Though there is some official disagreement over exact details, many believe that the woman history has come to refer to as Molly Pitcher was born to German immigrants under the name Mary Ludwig. The exact date of her birth is unknown, but it is believed to have happened sometime around October 1754. She married a man named William Hays when she was still a teenager, and after two marriages, she died under the name Mary Ludwig Hays McCauley.

Off to Fight

On April 19, 1775, the revolution in America began. As many men did, William went off to fight the British in the Revolutionary War. Mary Hays eventually followed her husband into the war. As the war went on, Mary found herself beside her husband at the Battle of Monmouth. July 28, 1778, was a very hot day on the field of battle, soldiers were dropping frequently form heat. Mary grabbed pitchers of water and started to deliver water to the soldiers there. This is when Mary changed to 'Molly Pitcher.' During this particular battle Mary (Molly) single-handedly carried an injured young man off of the battlefield to safety. She took him away from the advances of the British Army. At the time, people found it amazing that a young woman would be brave enough to deliver water during fighting, carry a young man to safety, and at the same time tend to other wounded or sick men.
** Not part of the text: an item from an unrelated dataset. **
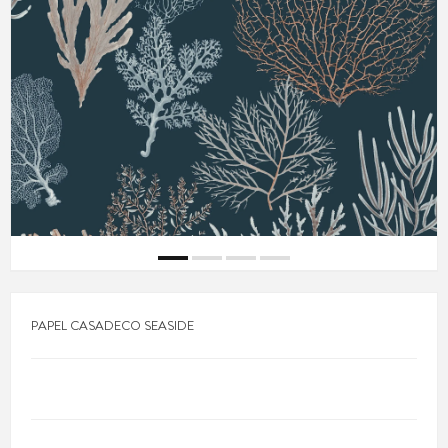
PAPEL CASADECO SEASIDE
Molly Pitcher takes up the Cannon

As that fateful day continued the temperatures rose to almost one hundred degrees. When Molly Pitcher saw her husband go down from the heat, she took over for him at the cannon. The cannon crew was very tired and about to give up when Molly took the job as gunner. She grabbed the rammer staff out of her husband's hands and was able to help. The cannons continued to fire, rebels continued to fight, and the revolutionary army won the battle. Mary could have been killed, and her actions were heroic. Due to her actions, General Washington sent along his personal thanks.

Molly Continues the Fight

After the Battle of Monmouth, Molly resumed her role of helping the sick and wounded as well as delivering water to revolutionary soldiers. When one would die of heat stroke, which many did, Molly would be very upset. At one time during a battle Molly was almost hit by the enemies' cannon ball which came close enough to travel between her legs and rip her skirt. According to oral tradition, she supposedly said, 'Well, that could have been worse.' Molly was a positive force for the army. She stayed positive, fought as long as the soldiers did (sometimes longer), and always encouraged them.